145人が本棚に入れています
本棚に追加
/574ページ
十時を過ぎて家に帰っても当然ママはいない。居ても煩わしいことの方が多いから居なくて構わないけれど………
私たちの結婚を許してくれたママは、これから一人で寂しくないのかな?
ママはまだ若いし、再婚するかも知れないけど。ママにも今度こそいい人が現れて、幸せになってくれるといいな。だけど、ママのメガネに叶う男性など、簡単に現れるわけもないか。

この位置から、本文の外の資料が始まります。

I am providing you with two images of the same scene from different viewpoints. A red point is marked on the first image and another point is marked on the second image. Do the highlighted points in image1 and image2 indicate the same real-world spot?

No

軽くシャワーを浴び、パジャマに着替えてベッドに入る。
ラインに浩輝くんからのメッセージ。
『来週の月曜、東京に引っ越す。茉理はいつ頃来られる? 』
「ごめんね。まだ決められない」
『不安なら、俺のマンションで一緒に暮らしてもいいけど。利便のいい広い新築マンションだぞ。まぁ、彼氏と別れないうちは、そんな気分になれないだろうけどな』
「もう少し考えてから、決まったら連絡するね」
『まだ結婚するとか考えてないよな? それだけは絶対にやめとけよ』
「うん、わかった」
『多分だけど、茉理のデビューは4月の下旬か、ゴールデンウィークあたりを予定してる。あまり練習しているヒマがないから、茉理が知ってる歌いやすい曲を選んでおくよ』
これ以上ウソをつくのが心苦しく、了解!のスタンプを押してスマホを閉じた。
最初のコメントを投稿しよう!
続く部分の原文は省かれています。